■ WORK TASK: Output each line exactly as written, from the first line of the records to the line bearing "older transaction types.", inclusive, while leaving every picture out.

==== RECORDS SHOWN ====

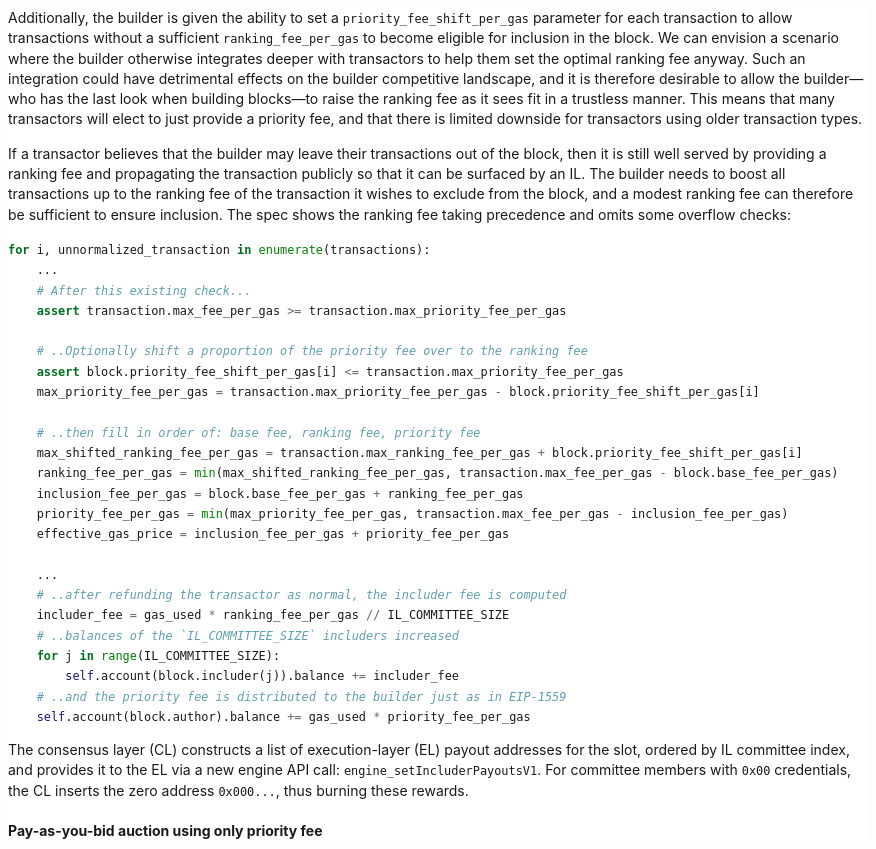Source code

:Additionally, the builder is given the ability to set a `priority_fee_shift_per_gas` parameter for each transaction to allow transactions without a sufficient `ranking_fee_per_gas` to become eligible for inclusion in the block. We can envision a scenario where the builder otherwise integrates deeper with transactors to help them set the optimal ranking fee anyway. Such an integration could have detrimental effects on the builder competitive landscape, and it is therefore desirable to allow the builder—who has the last look when building blocks—to raise the ranking fee as it sees fit in a trustless manner. This means that many transactors will elect to just provide a priority fee, and that there is limited downside for transactors using older transaction types. 

If a transactor believes that the builder may leave their transactions out of the block, then it is still well served by providing a ranking fee and propagating the transaction publicly so that it can be surfaced by an IL. The builder needs to boost all transactions up to the ranking fee of the transaction it wishes to exclude from the block, and a modest ranking fee can therefore be sufficient to ensure inclusion. The spec shows the ranking fee taking precedence and omits some overflow checks:

```Python
for i, unnormalized_transaction in enumerate(transactions):
    ...
    # After this existing check...
    assert transaction.max_fee_per_gas >= transaction.max_priority_fee_per_gas
    
    # ..Optionally shift a proportion of the priority fee over to the ranking fee
    assert block.priority_fee_shift_per_gas[i] <= transaction.max_priority_fee_per_gas
    max_priority_fee_per_gas = transaction.max_priority_fee_per_gas - block.priority_fee_shift_per_gas[i]

    # ..then fill in order of: base fee, ranking fee, priority fee
    max_shifted_ranking_fee_per_gas = transaction.max_ranking_fee_per_gas + block.priority_fee_shift_per_gas[i]
    ranking_fee_per_gas = min(max_shifted_ranking_fee_per_gas, transaction.max_fee_per_gas - block.base_fee_per_gas)
    inclusion_fee_per_gas = block.base_fee_per_gas + ranking_fee_per_gas
    priority_fee_per_gas = min(max_priority_fee_per_gas, transaction.max_fee_per_gas - inclusion_fee_per_gas)
    effective_gas_price = inclusion_fee_per_gas + priority_fee_per_gas

    ...
    # ..after refunding the transactor as normal, the includer fee is computed
    includer_fee = gas_used * ranking_fee_per_gas // IL_COMMITTEE_SIZE
    # ..balances of the `IL_COMMITTEE_SIZE` includers increased
    for j in range(IL_COMMITTEE_SIZE):
        self.account(block.includer(j)).balance += includer_fee
    # ..and the priority fee is distributed to the builder just as in EIP-1559
    self.account(block.author).balance += gas_used * priority_fee_per_gas
```

The consensus layer (CL) constructs a list of execution-layer (EL) payout addresses for the slot, ordered by IL committee index, and provides it to the EL via a new engine API call: `engine_setIncluderPayoutsV1`. For committee members with `0x00` credentials, the CL inserts the zero address `0x000...`, thus burning these rewards.

#### Pay-as-you-bid auction using only priority fee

====

■ SOLUTION TO THIS PROBLEM:
Source code

:Additionally, the builder is given the ability to set a `priority_fee_shift_per_gas` parameter for each transaction to allow transactions without a sufficient `ranking_fee_per_gas` to become eligible for inclusion in the block. We can envision a scenario where the builder otherwise integrates deeper with transactors to help them set the optimal ranking fee anyway. Such an integration could have detrimental effects on the builder competitive landscape, and it is therefore desirable to allow the builder—who has the last look when building blocks—to raise the ranking fee as it sees fit in a trustless manner. This means that many transactors will elect to just provide a priority fee, and that there is limited downside for transactors using older transaction types. 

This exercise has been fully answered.